L'intervista. L'assessore regionale all'Agricoltura interviene dopo il fallimento del progetto barriera arborea
«La coltura mediterranea a Targia»
«Il ruolo virtuoso dell'agricoltura nella cattura dell'anidride carbonica è riconosciuto scientificamente»
Targia, barriera arborea e sterpaglie
soffocano alberelli di ulivo appena posti a dimora
Foto lasicilia.it
Il progetto della barriera arborea di Targia è stato un fallimento. Ed ecco spuntare un'altra ipotesi anti-inquinamento: «Si potrebbe lavorare sulla coltura mediterranea a Targia», parola l'assessore regionale dell'Agricoltura, dello sviluppo rurale e della pesca mediterranea, Dario Cartabellotta.
Davvero assessore?
«Non conoscevo la situazione della barriera arborea, ma è stato riconosciuto anche scientificamente il ruolo virtuoso dell'agricoltura nella cattura dell'anidride carbonica. Quindi, perché no, possiamo lavorarci su».
Lei ha detto più volte che la Sicilia si rilancia con i fondi europei. Conferma?
«I fondi per l'agricoltura e per lo sviluppo rurale ci hanno consentito negli ultimi tre anni di raggiungere numerosi risultati. Abbiamo tra i migliori sistemi di agricoltura biologica (200 mila ettari e 7 mila aziende), abbiamo ammodernato e innovato le aziende e abbiamo portato avanti progetti anche singolari».
«A Siracusa, ad esempio, stiamo seguendo un miglioramento logistico nell'ortofrutta, nell'agriturismo e nel turismo rurale. E poi anche sulle infrastrutture abbiamo grandi progetti, come per la banda larga in tante aree rurali, non ultime nelle parti più interne di Noto».
Sui due miliardi finanziati, 1,4 sono già stati utilizzati e 600 milioni dovranno essere spesi entro il 2015, già impegnati a completare la programmazione. Poi?
«Arriveranno 2,2 miliardi di euro dalla programmazione 2014/2020, rafforzeremo le aziende, il biologico e l'economia della Co2, partendo dal presupposto che le nostre piante assorbono meglio di quelle forestali. Ecco perché si può pensare al progetto su Targia».

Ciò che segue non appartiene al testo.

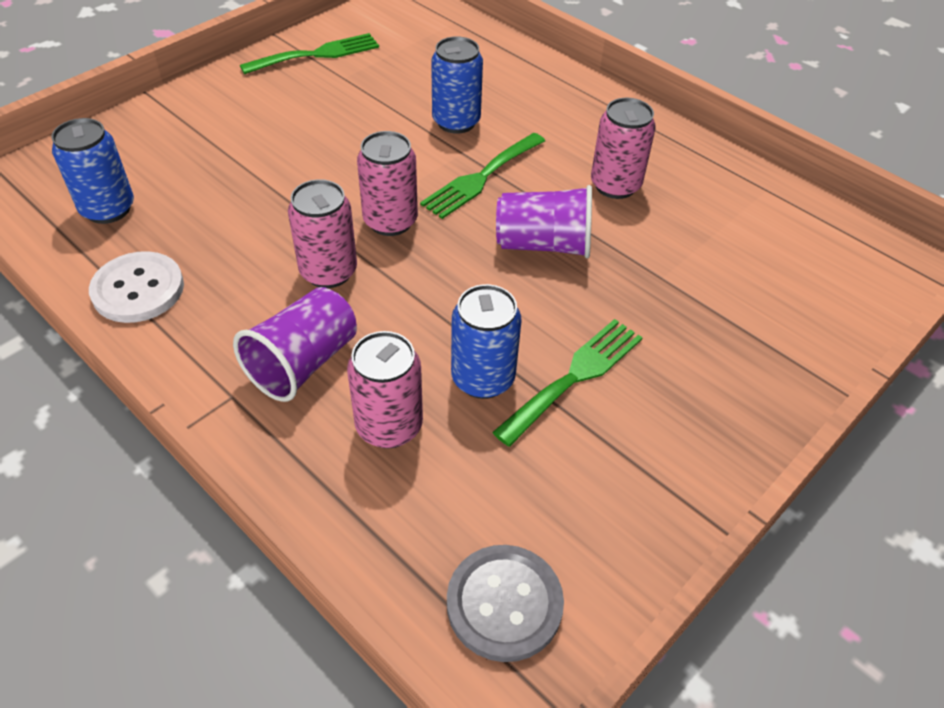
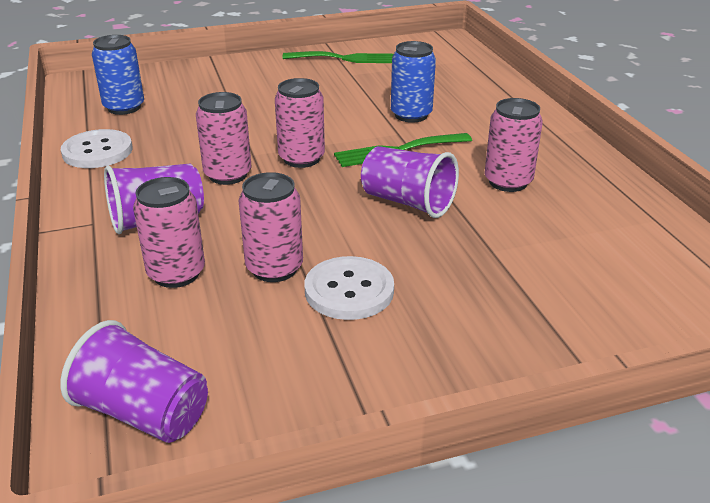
camera: 30 degrees right, 15 degrees down
(483, 378) = (274, 268): blue can -> pink can
(504, 604) = (143, 413): grey button -> purple cup
(574, 376) = (349, 290): green fork -> white button

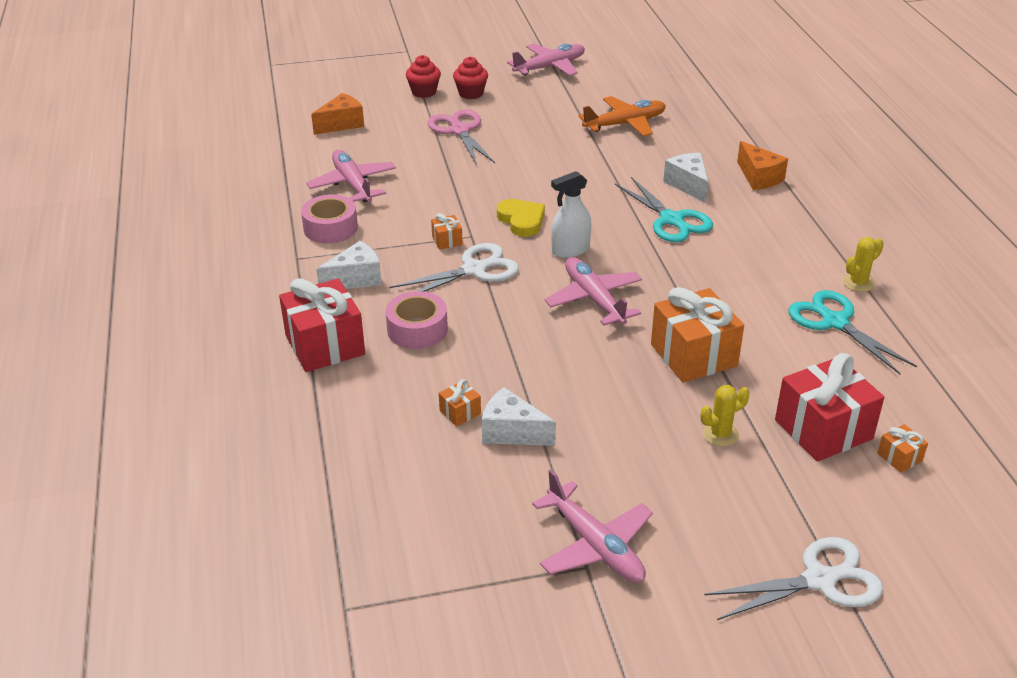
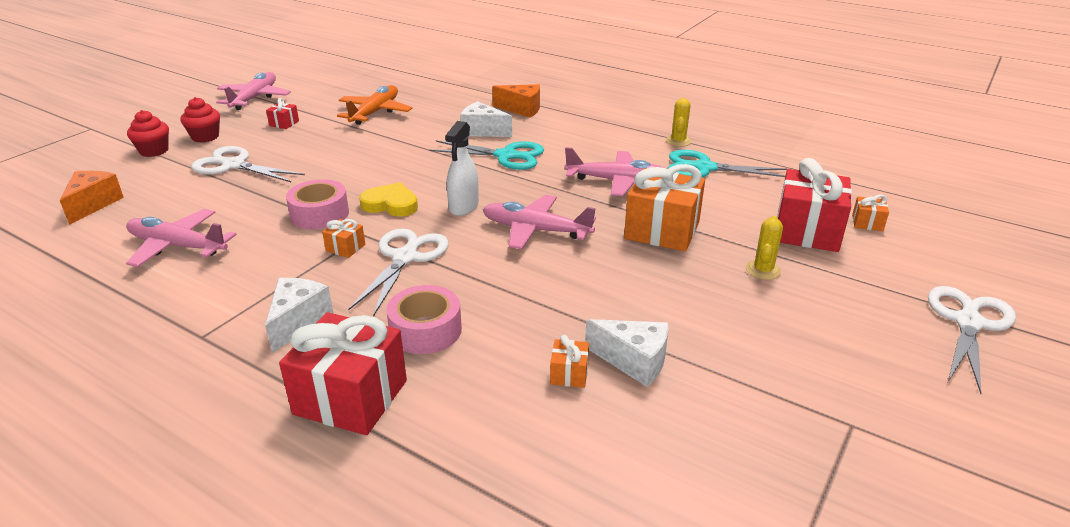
camera: 45 degrees left, 5 degrees down
(330, 228) = (204, 292): pink tape -> pink tape (320, 214)
(459, 130) = (233, 165): pink scissors -> white scissors
(511, 432) = (634, 361): white cheese -> white cheese turned 135 degrees counterclockwise
(540, 104) = (284, 123): none -> red gift
(594, 545) = (829, 404): pink plane -> pink plane (617, 181)

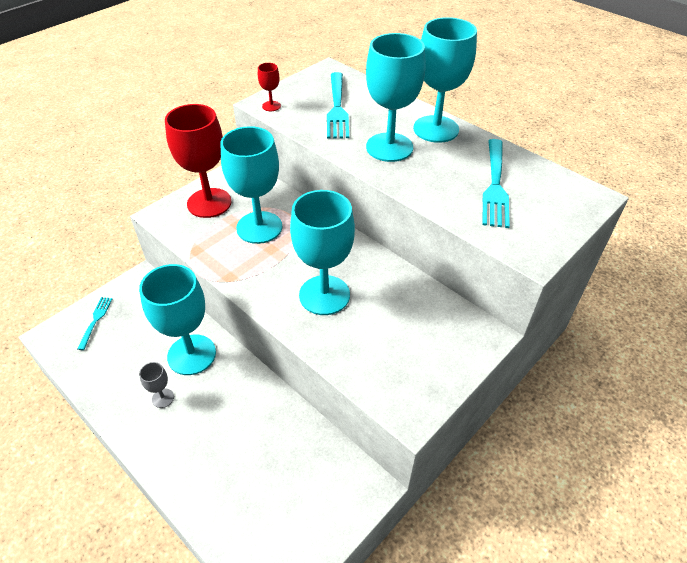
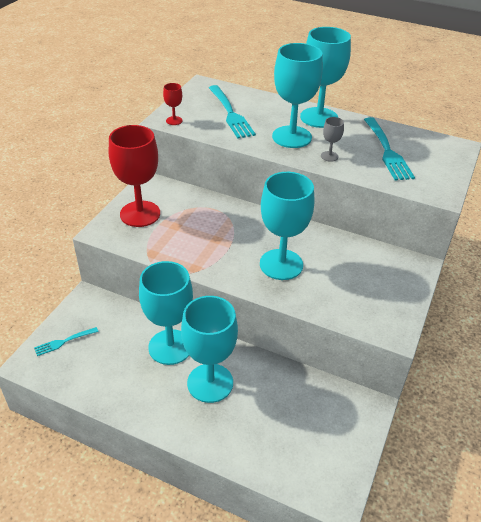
camera: 20 degrees left, 5 degrees down
(95, 321) = (64, 341): turquoise fork -> turquoise fork turned 105 degrees counterclockwise
(163, 398) = (164, 387): grey goblet -> grey goblet (329, 156)
(259, 227) = (196, 225): turquoise goblet -> turquoise goblet (210, 383)

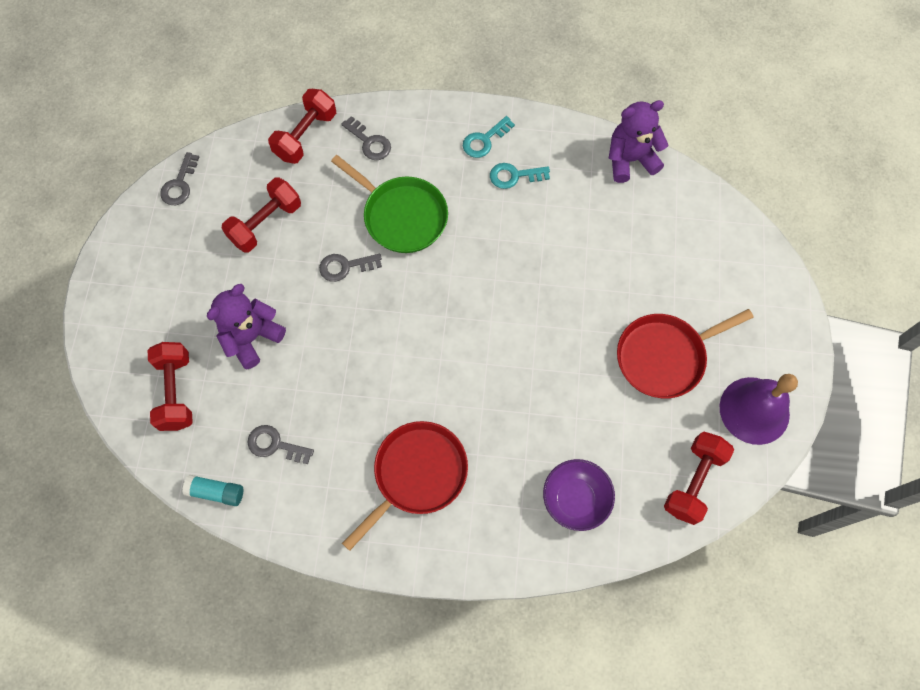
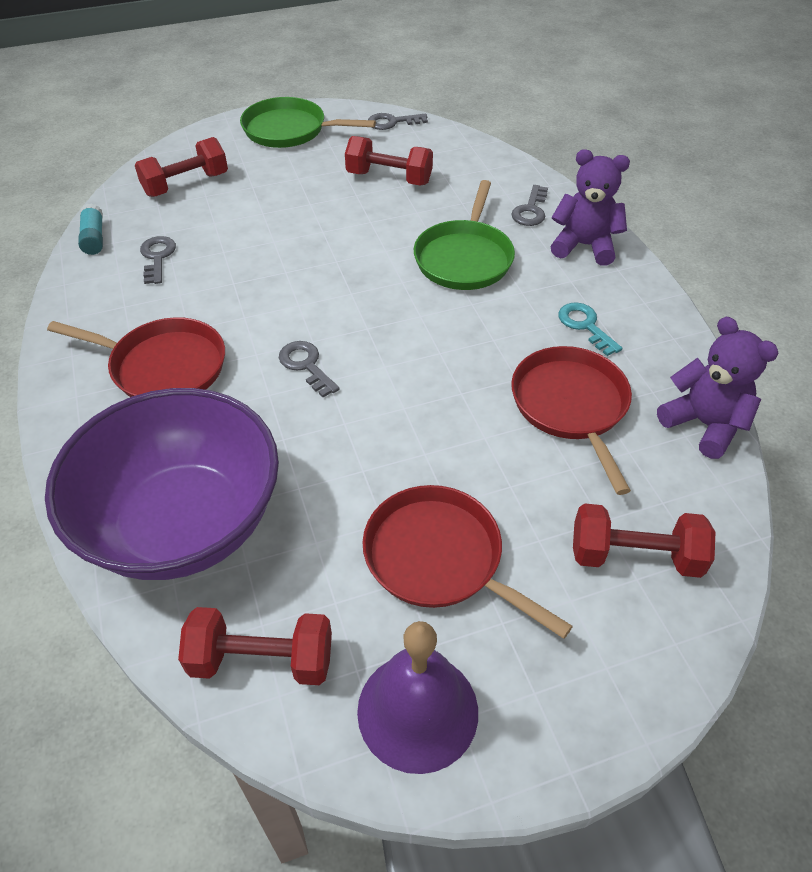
camera: 65 degrees right, 20 degrees down
(137, 274) = (289, 130): none -> green pan
(251, 337) = (264, 208): purple teddy bear -> purple teddy bear (584, 246)
(305, 136) = (502, 171): red dumbbell -> red dumbbell (634, 556)
(345, 266) = (378, 239): grey key -> grey key (306, 365)
(484, 140) = (608, 288): turquoise key -> none
(575, 499) = (183, 523): purple bowl -> purple bowl, size x2.12
(581, 224) = (571, 406): none -> red pan

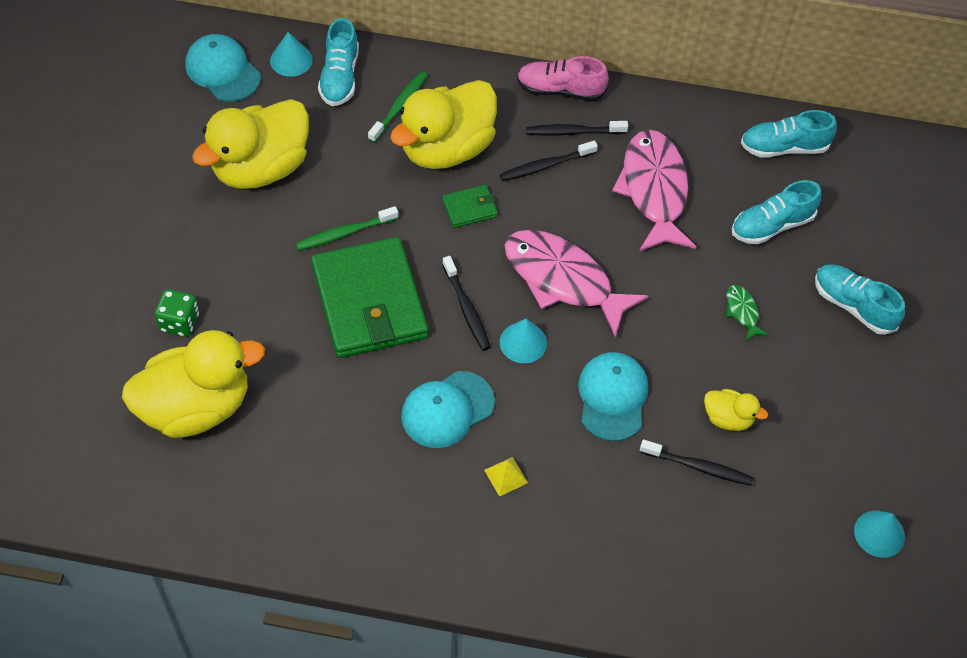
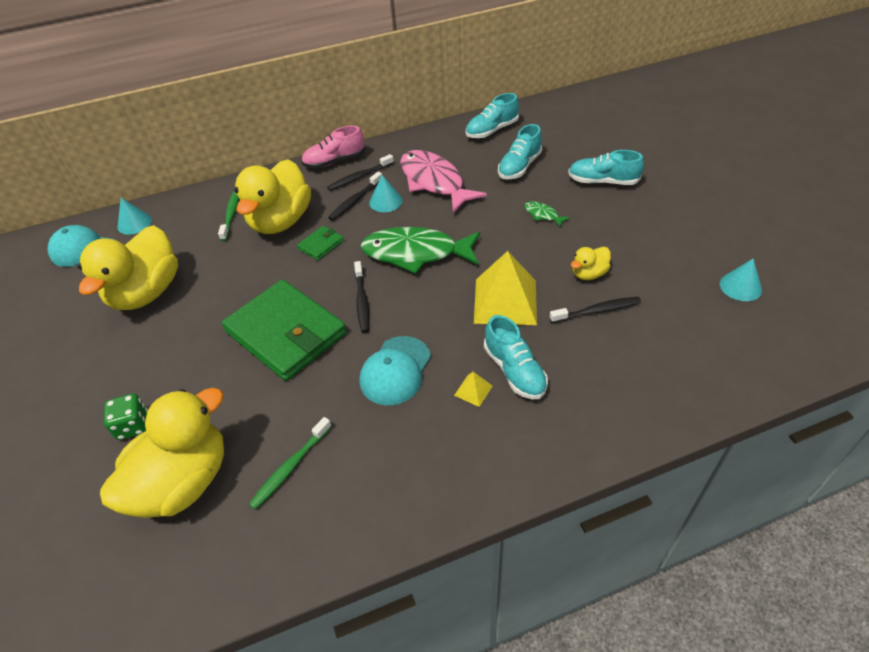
camera: 25 degrees left, 10 degrees down
(340, 77) = (177, 217): turquoise shoe -> turquoise shoe (514, 370)
(344, 233) = (238, 301): green toothbrush -> green toothbrush (290, 467)
(467, 308) = (362, 301): black toothbrush -> black toothbrush turned 45 degrees clockwise
(523, 342) = (417, 301): turquoise cone -> turquoise cone (386, 201)
(563, 280) = (416, 253): pink fish -> green fish
(612, 397) = (505, 301): turquoise cap -> yellow pyramid
(728, 418) = (588, 274): yellow duck -> yellow duck turned 150 degrees clockwise

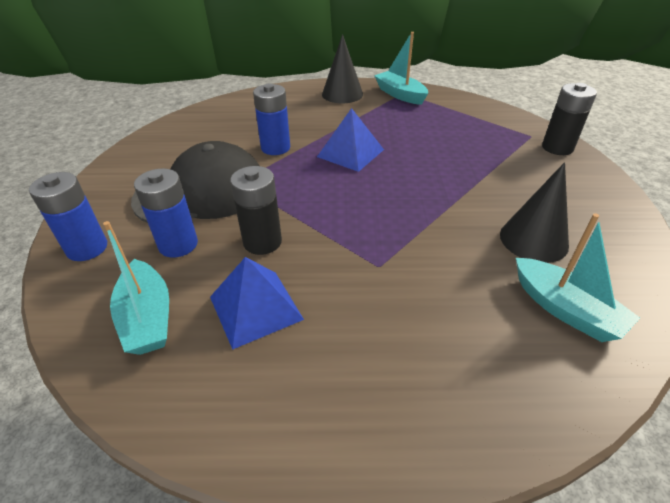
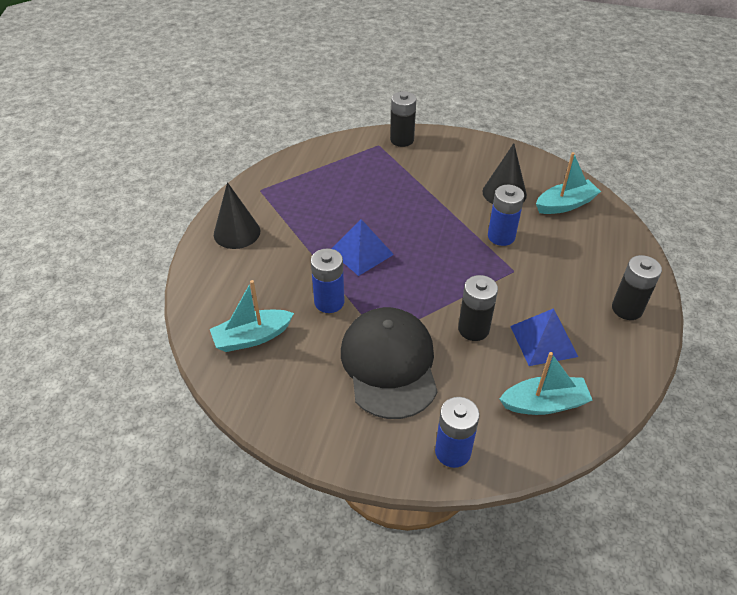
camera: 75 degrees left, 5 degrees up
(178, 244) = (464, 384): blue battery -> blue battery (501, 236)
(352, 413) = (627, 309): none -> black battery
(400, 95) = (263, 193): turquoise boat -> turquoise boat (252, 337)

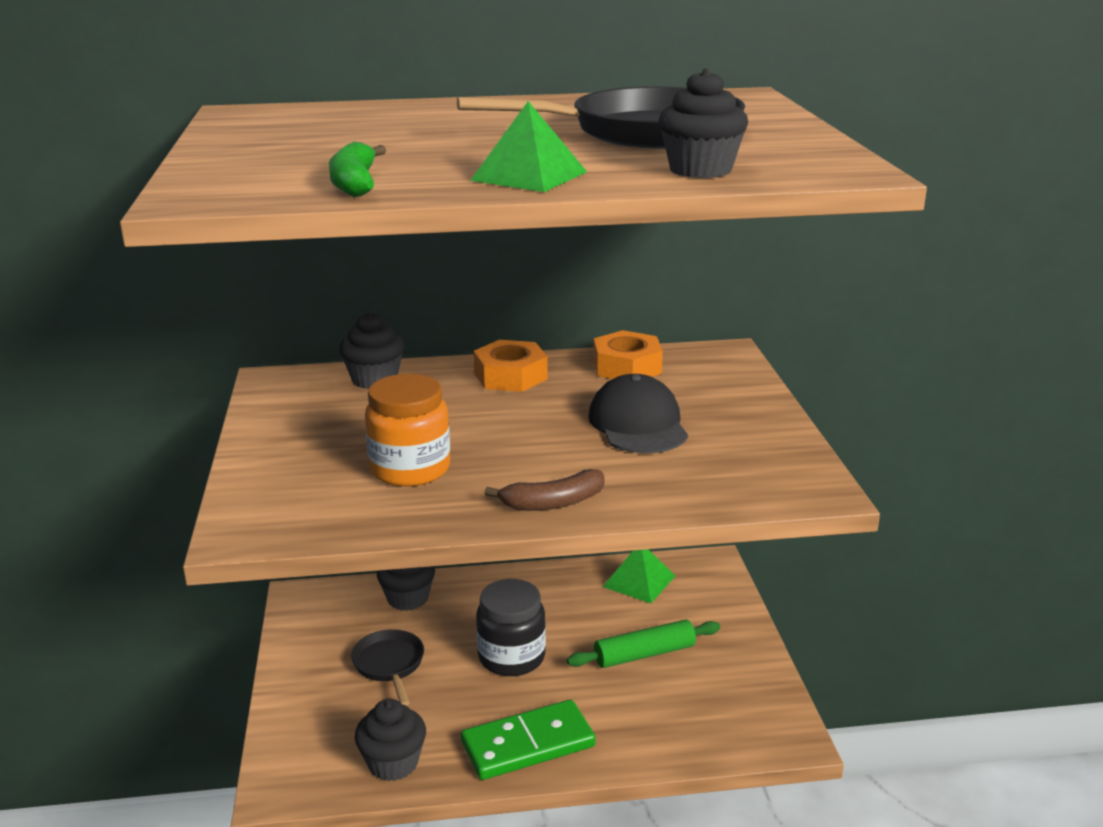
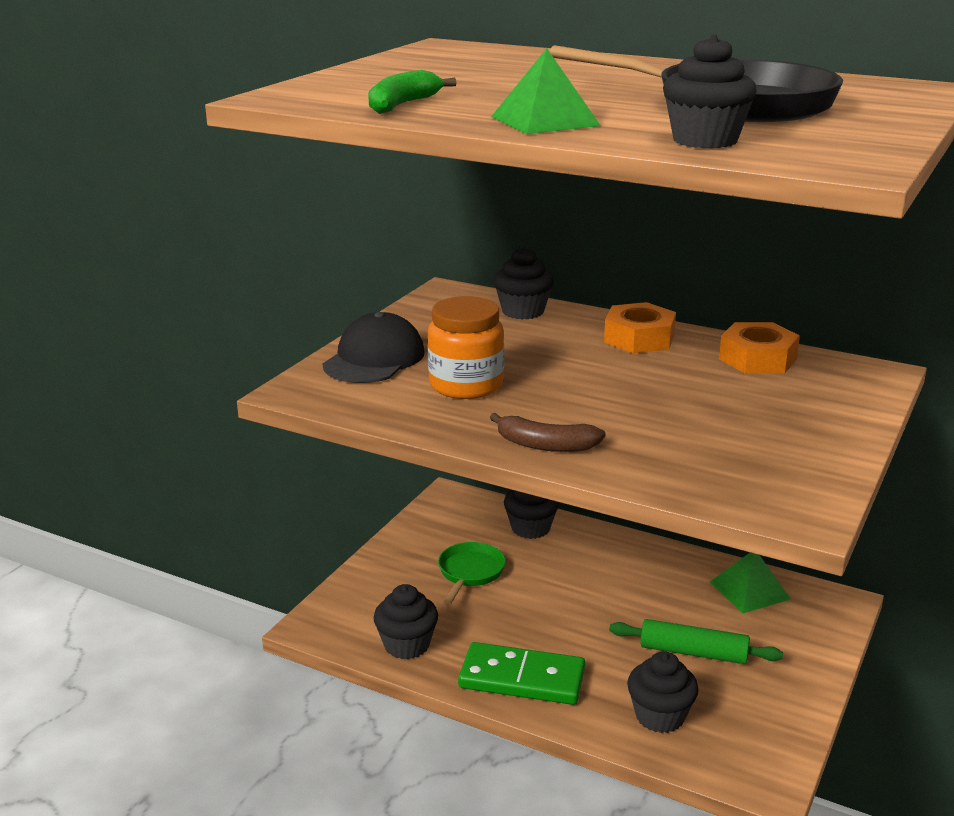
camera: 35 degrees right, 0 degrees up
(389, 665) = (470, 573): black pan -> green pan
(511, 657) = (572, 607): black jar -> none
(638, 424) = (703, 408): black cap -> black cap (374, 359)
(668, 722) = (660, 716): none -> black cupcake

Le nuove frontiere dell'agricoltura richiedono nuove competenze che hanno fatto il successo delle economie agricole investendo su marketing e comunicazione, qual è il ruolo della Sicilia?
«La Sicilia gestirà per l'Expo 2015 il sistema bio-mediterraneo che mette assieme tutte le sponde del Mediterraneo. Un'occasione per rilanciare il brand della Sicilia e del Mediterraneo».
Eppure sembra che l'Europa faccia di tutto per mettere i bastoni tra le ruote ai nostri prodotti, come avviene nel settore della pesca e con l'accordo stipulato nel 2012 con il Marocco sulla liberalizzazione del commercio dei prodotti agricoli provenienti dal paese maghrebino.
«L'Europa non considera queste vicinanze transnazionali. Nella pesca, ad esempio, i nostri dirimpettai fanno quello che vogliono ma noi dobbiamo rispettare regole stringenti. Nell'agricoltura invece l'Unione europea non può imporre alla Tunisia il costo del lavoro, quindi il ragionamento sui contratti territoriali va posto quando il contratto collettivo nazionale risulta troppo alto, mentre il cuneo fiscale deve diminuire».
E allora come possiamo risollevare l'economia siciliana?
«Bisogna consumare prodotti siciliani. Non è vero che il prodotto di importazione è più economico del nostro. Quindi quello che regaliamo ad altri comprando estero dovremmo piuttosto spenderlo nella nostra filiera per portare beneficio all'economia siciliana».
E da parte sua, assessore, come intende muoversi?
«Dobbiamo fare pressioni su tutta l'area mediterranea, con cui bisogna fare squadra comune. Vogliamo essere pronti alla globalizzazione con costi minori ma garantendo nel contempo la qualità. Al mondo piacciono i prodotti nostrani e quindi puntiamo a recuperare un miliardo di euro incentivando il consumo siciliano piuttosto che estero e altri 500 milioni grazie al maggiore sfruttamento dell'export».